Detection of mitochondrial dysfunction in vitro by laser-induced autofluorescence.

Abstract

Mitochondrion plays a significant role in a variety of biological functions. Because of their diverse character and location in the cellular systems, mitochondria commonly get exposed to various extrinsic and intrinsic cellular stresses. The present study reports a novel approach to detection of mitochondrial dysfunction based on tryptophan autofluorescence of its proteins in mouse liver, using laser-induced fluorescence (LIF) as a tool. Mitochondria, isolated from the mouse liver, were initially tested for purity and integrity using lactate dehydrogenase and succinate dehydrogenase (SDH) assays. Mitochondrial stress was induced by treating the isolated mitochondria with heavy metals at 10 and 0.01 mM for sodium arsenite and mercuric chloride, respectively. Upon treatment with the heavy metal, tryptophan autofluorescence quenching was recorded at 281 nm excitation. The functional integrity of the mitochondria treated with heavy metals was evaluated by measuring SDH and cytochrome c oxidase activities at various concentrations of mitochondria, which showed impaired activity as compared to control upto a concentration of 6.25 μg. A significant shift was also observed in the autofluorescence of proteins upto the level below 1 μg, suggesting their conformational change and hence altered structural integrity of mitochondria.
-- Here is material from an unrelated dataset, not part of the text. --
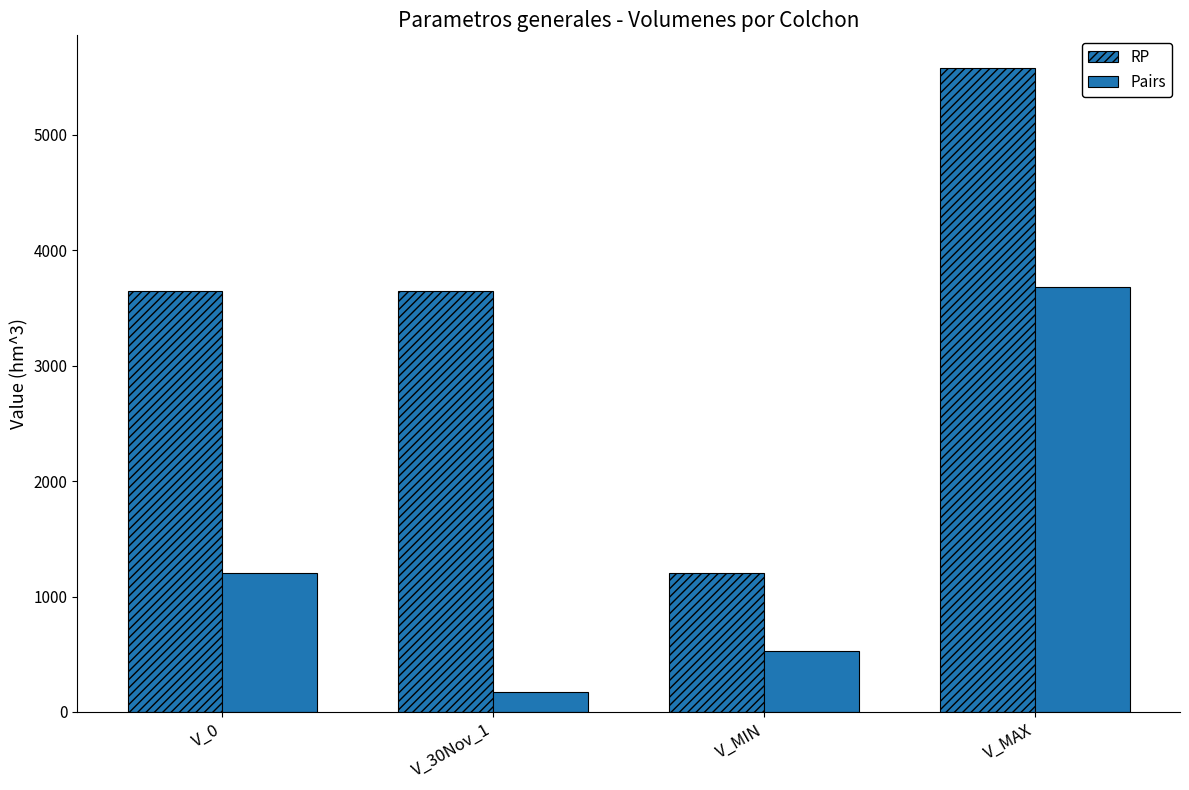

How many bars are there in total?

8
Circular dichroism spectroscopy data of the mitochondrial proteins treated with heavy metals further validates their conformational change as compared to untreated control. The present study clearly shows that the LIF can be a novel detection tool to detect altered structural integrity of cellular mitochondria upon stress, and it also possesses the potentiality to combine with other interdisciplinary modalities.